About this exercise → Once the line containing "f_number: 5.3" is found in the entries below, restate it and each following line word for word, stopping after the line containing "vfov_deg: 31.8".

Dataset entries:
━━━━━━━━━━━━━━━━━━━━
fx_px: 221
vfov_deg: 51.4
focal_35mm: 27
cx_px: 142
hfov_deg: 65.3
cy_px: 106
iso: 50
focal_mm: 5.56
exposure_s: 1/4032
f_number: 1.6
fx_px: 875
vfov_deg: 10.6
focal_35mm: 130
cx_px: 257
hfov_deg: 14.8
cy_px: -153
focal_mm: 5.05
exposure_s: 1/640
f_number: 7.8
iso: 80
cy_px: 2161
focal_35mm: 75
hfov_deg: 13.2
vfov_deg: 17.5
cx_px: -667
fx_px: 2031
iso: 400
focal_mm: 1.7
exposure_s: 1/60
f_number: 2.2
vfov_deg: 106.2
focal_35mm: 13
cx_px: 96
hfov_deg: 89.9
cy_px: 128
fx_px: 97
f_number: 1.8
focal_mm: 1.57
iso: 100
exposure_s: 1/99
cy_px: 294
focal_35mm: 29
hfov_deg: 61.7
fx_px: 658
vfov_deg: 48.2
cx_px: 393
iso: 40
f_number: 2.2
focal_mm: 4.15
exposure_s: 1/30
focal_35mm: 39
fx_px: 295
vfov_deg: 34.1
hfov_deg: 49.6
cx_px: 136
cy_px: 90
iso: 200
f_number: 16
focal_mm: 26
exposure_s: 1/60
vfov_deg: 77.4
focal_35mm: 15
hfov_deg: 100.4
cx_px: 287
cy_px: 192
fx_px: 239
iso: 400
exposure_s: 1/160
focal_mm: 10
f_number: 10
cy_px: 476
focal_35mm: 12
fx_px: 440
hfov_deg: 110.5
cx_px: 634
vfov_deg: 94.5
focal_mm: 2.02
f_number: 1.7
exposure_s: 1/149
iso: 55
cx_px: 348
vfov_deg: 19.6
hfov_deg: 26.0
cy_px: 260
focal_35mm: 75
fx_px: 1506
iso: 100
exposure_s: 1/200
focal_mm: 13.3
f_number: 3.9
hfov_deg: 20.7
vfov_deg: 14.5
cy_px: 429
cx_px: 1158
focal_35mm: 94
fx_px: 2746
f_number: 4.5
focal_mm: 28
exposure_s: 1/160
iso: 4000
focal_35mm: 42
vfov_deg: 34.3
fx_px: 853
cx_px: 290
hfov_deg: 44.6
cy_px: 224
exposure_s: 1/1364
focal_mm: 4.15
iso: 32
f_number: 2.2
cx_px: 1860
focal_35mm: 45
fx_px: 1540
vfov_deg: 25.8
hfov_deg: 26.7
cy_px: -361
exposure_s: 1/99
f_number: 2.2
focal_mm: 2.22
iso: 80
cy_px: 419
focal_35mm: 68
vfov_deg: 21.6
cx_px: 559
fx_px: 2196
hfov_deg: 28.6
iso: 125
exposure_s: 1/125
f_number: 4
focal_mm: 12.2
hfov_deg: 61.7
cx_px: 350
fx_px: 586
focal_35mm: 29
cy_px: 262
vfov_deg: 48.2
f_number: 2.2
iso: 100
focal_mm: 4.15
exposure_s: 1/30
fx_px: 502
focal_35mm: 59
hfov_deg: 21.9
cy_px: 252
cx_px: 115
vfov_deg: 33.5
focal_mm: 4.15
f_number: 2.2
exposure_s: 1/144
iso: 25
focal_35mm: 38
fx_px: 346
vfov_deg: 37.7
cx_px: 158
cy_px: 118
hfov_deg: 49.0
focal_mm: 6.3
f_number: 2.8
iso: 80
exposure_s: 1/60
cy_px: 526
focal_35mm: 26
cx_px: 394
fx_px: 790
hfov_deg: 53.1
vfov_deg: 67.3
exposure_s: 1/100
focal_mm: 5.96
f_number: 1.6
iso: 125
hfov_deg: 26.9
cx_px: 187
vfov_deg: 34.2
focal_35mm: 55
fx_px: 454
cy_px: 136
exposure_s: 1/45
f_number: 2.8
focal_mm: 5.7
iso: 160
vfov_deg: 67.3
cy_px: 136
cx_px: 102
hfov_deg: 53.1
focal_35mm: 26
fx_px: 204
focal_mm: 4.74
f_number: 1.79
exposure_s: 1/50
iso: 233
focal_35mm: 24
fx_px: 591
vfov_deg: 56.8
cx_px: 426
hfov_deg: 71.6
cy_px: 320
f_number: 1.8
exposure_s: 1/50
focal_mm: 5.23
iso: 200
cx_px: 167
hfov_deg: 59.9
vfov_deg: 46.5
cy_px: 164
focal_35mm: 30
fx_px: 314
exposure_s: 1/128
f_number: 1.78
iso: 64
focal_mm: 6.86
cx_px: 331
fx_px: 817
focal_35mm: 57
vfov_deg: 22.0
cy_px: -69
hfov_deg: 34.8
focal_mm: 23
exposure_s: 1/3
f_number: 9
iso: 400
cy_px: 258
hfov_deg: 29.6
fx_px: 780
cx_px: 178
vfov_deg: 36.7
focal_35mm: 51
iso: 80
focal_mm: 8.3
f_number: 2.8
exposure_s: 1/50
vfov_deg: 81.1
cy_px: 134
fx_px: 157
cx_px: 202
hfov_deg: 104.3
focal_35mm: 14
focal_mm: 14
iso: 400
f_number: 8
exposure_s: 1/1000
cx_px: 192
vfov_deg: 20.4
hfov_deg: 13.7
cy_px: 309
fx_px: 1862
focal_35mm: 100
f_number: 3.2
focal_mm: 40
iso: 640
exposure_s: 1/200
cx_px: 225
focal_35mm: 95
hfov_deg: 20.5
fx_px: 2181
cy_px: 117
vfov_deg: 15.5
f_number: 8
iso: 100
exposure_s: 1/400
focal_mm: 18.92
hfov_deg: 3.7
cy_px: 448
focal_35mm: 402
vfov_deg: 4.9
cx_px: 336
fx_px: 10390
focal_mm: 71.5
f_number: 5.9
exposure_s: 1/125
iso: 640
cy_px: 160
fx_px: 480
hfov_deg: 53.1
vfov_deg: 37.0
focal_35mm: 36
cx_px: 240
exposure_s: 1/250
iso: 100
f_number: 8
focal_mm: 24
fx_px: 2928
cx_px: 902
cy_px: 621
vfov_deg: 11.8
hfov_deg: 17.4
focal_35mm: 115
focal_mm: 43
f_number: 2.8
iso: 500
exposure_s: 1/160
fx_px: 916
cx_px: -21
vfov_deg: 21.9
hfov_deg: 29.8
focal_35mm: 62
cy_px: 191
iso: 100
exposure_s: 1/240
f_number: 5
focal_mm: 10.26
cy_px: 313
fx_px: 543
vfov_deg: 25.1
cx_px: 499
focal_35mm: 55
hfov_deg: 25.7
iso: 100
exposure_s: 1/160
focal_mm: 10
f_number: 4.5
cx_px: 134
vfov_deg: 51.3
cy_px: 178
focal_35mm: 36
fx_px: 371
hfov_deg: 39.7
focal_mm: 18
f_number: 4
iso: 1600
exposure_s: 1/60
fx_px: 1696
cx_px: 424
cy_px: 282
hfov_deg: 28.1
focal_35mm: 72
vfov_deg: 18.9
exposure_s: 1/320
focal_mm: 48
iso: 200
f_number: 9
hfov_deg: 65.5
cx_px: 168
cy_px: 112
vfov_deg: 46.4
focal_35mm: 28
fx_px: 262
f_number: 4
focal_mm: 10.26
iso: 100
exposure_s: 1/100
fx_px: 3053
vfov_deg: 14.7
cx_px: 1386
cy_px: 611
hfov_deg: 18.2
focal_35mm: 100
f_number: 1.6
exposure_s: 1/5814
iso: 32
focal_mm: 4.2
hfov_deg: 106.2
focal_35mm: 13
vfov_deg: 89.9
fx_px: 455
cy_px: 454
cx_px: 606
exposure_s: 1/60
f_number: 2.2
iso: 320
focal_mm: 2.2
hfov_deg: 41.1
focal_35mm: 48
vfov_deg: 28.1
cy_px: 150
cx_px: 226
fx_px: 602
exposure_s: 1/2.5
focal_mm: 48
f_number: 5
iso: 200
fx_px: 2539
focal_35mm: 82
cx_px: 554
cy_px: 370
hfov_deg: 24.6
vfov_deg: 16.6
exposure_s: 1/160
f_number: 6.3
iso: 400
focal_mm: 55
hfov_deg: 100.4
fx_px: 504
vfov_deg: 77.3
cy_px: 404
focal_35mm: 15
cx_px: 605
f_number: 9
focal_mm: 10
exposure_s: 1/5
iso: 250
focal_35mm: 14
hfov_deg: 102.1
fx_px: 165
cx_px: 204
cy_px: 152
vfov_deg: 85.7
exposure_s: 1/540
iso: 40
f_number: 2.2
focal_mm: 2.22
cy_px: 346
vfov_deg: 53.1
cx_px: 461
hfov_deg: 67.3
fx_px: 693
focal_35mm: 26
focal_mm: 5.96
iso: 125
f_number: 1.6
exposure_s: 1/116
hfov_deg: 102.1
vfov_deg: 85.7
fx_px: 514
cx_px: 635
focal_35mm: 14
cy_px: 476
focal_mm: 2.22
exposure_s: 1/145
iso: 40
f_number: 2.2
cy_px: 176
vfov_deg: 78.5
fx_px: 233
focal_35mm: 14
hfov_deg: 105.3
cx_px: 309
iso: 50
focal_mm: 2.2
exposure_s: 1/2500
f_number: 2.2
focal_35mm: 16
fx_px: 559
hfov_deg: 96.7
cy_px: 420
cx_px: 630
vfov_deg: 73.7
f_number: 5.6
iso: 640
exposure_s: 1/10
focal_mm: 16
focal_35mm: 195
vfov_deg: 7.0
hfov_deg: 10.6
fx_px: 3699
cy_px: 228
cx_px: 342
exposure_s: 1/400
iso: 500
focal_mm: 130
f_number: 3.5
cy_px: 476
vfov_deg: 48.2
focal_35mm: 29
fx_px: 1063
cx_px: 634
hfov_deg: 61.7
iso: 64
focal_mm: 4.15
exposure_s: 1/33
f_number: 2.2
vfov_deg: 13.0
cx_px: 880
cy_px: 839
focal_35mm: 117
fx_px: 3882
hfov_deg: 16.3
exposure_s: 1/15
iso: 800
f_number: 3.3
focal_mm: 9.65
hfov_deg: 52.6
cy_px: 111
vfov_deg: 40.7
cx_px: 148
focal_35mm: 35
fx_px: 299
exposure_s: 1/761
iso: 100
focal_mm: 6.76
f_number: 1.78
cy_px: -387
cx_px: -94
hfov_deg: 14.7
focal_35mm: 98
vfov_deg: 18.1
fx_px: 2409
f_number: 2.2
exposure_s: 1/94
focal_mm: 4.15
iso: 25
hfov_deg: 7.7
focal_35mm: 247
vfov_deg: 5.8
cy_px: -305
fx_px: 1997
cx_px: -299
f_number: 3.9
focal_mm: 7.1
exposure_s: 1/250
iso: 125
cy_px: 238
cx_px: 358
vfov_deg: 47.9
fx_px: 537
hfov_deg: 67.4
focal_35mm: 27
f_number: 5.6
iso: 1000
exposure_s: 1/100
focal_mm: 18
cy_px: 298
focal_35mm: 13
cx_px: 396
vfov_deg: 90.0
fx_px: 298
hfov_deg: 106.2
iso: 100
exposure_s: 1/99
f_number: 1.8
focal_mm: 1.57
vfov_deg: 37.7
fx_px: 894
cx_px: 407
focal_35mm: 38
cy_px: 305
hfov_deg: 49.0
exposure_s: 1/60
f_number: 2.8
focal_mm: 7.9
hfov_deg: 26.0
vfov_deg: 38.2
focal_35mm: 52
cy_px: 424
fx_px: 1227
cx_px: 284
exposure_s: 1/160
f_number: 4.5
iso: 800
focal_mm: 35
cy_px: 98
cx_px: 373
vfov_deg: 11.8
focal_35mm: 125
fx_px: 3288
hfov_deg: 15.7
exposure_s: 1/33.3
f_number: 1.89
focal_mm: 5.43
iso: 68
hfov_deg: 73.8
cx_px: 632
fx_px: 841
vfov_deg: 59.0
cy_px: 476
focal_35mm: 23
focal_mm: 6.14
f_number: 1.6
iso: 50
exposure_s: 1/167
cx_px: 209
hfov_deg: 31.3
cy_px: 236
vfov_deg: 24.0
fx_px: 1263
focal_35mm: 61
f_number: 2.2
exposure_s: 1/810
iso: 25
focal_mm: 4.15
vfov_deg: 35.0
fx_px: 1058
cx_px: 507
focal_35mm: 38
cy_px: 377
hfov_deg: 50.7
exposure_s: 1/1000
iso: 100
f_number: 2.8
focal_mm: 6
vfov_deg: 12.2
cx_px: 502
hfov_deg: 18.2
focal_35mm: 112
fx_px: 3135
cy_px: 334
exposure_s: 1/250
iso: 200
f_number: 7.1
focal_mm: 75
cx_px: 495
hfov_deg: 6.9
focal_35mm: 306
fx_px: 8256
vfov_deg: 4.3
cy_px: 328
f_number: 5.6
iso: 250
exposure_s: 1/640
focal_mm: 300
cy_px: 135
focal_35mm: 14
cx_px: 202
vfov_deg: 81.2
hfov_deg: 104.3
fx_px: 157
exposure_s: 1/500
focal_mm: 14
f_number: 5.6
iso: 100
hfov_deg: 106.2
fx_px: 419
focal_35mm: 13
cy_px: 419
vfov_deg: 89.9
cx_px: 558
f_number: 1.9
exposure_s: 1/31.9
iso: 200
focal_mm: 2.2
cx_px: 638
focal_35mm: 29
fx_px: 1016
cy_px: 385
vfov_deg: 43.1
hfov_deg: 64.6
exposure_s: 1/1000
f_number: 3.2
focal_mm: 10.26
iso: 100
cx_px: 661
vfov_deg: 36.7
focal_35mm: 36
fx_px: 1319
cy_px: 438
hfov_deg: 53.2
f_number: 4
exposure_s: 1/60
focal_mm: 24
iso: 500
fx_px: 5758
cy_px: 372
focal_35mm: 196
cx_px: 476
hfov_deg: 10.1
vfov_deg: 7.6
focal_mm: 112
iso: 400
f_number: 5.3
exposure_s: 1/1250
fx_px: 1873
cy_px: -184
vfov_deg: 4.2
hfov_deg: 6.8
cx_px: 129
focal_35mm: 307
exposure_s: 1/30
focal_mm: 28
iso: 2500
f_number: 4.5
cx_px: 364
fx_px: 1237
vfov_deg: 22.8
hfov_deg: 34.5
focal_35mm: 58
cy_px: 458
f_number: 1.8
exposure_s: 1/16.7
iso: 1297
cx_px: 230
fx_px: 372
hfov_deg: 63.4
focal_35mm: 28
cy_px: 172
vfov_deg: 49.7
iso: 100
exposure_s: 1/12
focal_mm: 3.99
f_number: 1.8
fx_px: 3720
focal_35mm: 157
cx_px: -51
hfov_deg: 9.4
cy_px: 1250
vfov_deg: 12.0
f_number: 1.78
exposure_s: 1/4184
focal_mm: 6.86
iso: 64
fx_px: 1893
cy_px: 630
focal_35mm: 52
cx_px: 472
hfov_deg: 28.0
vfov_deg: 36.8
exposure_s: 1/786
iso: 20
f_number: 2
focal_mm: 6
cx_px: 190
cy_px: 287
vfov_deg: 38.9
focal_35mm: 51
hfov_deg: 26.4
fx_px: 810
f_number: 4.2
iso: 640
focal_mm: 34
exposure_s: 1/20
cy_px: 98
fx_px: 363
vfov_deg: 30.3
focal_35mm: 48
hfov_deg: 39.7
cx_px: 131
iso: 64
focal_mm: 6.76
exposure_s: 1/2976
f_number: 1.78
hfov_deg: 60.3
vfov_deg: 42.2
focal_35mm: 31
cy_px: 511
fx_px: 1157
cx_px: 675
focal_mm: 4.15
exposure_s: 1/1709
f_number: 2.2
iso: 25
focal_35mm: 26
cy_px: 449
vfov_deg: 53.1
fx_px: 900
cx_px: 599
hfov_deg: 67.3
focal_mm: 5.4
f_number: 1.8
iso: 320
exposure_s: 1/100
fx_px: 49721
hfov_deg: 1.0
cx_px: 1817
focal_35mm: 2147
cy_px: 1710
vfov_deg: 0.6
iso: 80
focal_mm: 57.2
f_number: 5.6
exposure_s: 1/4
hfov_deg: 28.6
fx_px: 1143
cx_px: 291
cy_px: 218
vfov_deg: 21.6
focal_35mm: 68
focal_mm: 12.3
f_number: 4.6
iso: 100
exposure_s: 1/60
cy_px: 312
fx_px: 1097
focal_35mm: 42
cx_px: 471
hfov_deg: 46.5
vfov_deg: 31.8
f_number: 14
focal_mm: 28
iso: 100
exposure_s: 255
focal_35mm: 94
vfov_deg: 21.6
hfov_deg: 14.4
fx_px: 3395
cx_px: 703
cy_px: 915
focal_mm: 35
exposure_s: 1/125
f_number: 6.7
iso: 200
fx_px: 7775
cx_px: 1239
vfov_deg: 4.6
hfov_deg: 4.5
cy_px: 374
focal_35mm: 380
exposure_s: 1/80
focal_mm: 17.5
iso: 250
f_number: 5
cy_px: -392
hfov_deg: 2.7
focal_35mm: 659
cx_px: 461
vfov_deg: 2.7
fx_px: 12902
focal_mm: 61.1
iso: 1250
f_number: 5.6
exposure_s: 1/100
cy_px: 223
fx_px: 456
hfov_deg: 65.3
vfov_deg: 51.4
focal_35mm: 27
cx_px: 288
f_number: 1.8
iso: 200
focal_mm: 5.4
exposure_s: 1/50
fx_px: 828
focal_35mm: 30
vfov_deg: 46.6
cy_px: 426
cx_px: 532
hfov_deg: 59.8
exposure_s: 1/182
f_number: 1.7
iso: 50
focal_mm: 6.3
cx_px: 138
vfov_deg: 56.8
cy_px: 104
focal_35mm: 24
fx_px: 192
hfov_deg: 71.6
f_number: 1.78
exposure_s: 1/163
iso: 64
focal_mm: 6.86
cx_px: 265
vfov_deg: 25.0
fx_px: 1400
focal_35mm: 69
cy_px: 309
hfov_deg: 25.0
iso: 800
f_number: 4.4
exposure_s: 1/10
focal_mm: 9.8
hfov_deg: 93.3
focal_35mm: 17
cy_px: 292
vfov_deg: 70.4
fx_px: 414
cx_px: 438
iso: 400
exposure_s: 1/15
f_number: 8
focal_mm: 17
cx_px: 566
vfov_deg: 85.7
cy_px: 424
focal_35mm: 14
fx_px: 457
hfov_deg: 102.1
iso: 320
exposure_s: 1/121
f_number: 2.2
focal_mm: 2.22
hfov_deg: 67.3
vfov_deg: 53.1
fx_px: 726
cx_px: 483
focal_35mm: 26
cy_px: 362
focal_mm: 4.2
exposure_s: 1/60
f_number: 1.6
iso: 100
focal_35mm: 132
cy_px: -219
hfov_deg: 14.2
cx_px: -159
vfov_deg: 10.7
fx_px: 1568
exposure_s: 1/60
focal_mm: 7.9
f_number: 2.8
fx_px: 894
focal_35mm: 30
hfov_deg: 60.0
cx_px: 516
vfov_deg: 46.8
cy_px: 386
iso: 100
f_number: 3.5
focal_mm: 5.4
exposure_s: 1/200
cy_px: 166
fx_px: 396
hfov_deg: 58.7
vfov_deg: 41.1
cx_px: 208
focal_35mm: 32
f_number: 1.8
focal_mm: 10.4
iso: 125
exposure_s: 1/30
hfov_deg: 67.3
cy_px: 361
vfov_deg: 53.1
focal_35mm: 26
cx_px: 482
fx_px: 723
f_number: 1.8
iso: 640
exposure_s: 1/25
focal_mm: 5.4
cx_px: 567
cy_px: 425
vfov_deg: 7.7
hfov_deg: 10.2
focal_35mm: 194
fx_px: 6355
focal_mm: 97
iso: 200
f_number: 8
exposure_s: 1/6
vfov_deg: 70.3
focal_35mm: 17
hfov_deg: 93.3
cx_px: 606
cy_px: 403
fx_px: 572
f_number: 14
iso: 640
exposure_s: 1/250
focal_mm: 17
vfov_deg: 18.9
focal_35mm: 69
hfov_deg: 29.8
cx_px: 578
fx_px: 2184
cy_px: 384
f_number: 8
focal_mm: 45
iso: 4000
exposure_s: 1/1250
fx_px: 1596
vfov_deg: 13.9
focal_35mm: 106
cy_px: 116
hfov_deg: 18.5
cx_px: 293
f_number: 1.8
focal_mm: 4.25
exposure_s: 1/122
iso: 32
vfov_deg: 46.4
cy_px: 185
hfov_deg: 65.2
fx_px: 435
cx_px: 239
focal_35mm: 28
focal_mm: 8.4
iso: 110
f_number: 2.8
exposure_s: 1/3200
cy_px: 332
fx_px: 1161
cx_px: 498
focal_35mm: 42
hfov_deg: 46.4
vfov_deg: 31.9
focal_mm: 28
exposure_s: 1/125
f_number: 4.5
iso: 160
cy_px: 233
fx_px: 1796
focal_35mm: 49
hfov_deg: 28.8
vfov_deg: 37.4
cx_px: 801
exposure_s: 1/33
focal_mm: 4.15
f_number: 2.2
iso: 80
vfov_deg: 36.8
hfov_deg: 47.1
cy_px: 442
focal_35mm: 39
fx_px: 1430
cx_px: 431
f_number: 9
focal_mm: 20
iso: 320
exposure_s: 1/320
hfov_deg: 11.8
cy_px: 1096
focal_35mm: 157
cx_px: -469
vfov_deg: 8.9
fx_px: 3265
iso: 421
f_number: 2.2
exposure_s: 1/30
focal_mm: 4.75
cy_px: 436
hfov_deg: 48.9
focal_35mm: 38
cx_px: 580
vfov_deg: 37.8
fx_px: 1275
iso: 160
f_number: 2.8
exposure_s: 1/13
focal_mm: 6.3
━━━━━━━━━━━━━━━━━━━━
Reply →
f_number: 5.3
exposure_s: 1/1250
fx_px: 1873
cy_px: -184
vfov_deg: 4.2
hfov_deg: 6.8
cx_px: 129
focal_35mm: 307
exposure_s: 1/30
focal_mm: 28
iso: 2500
f_number: 4.5
cx_px: 364
fx_px: 1237
vfov_deg: 22.8
hfov_deg: 34.5
focal_35mm: 58
cy_px: 458
f_number: 1.8
exposure_s: 1/16.7
iso: 1297
cx_px: 230
fx_px: 372
hfov_deg: 63.4
focal_35mm: 28
cy_px: 172
vfov_deg: 49.7
iso: 100
exposure_s: 1/12
focal_mm: 3.99
f_number: 1.8
fx_px: 3720
focal_35mm: 157
cx_px: -51
hfov_deg: 9.4
cy_px: 1250
vfov_deg: 12.0
f_number: 1.78
exposure_s: 1/4184
focal_mm: 6.86
iso: 64
fx_px: 1893
cy_px: 630
focal_35mm: 52
cx_px: 472
hfov_deg: 28.0
vfov_deg: 36.8
exposure_s: 1/786
iso: 20
f_number: 2
focal_mm: 6
cx_px: 190
cy_px: 287
vfov_deg: 38.9
focal_35mm: 51
hfov_deg: 26.4
fx_px: 810
f_number: 4.2
iso: 640
focal_mm: 34
exposure_s: 1/20
cy_px: 98
fx_px: 363
vfov_deg: 30.3
focal_35mm: 48
hfov_deg: 39.7
cx_px: 131
iso: 64
focal_mm: 6.76
exposure_s: 1/2976
f_number: 1.78
hfov_deg: 60.3
vfov_deg: 42.2
focal_35mm: 31
cy_px: 511
fx_px: 1157
cx_px: 675
focal_mm: 4.15
exposure_s: 1/1709
f_number: 2.2
iso: 25
focal_35mm: 26
cy_px: 449
vfov_deg: 53.1
fx_px: 900
cx_px: 599
hfov_deg: 67.3
focal_mm: 5.4
f_number: 1.8
iso: 320
exposure_s: 1/100
fx_px: 49721
hfov_deg: 1.0
cx_px: 1817
focal_35mm: 2147
cy_px: 1710
vfov_deg: 0.6
iso: 80
focal_mm: 57.2
f_number: 5.6
exposure_s: 1/4
hfov_deg: 28.6
fx_px: 1143
cx_px: 291
cy_px: 218
vfov_deg: 21.6
focal_35mm: 68
focal_mm: 12.3
f_number: 4.6
iso: 100
exposure_s: 1/60
cy_px: 312
fx_px: 1097
focal_35mm: 42
cx_px: 471
hfov_deg: 46.5
vfov_deg: 31.8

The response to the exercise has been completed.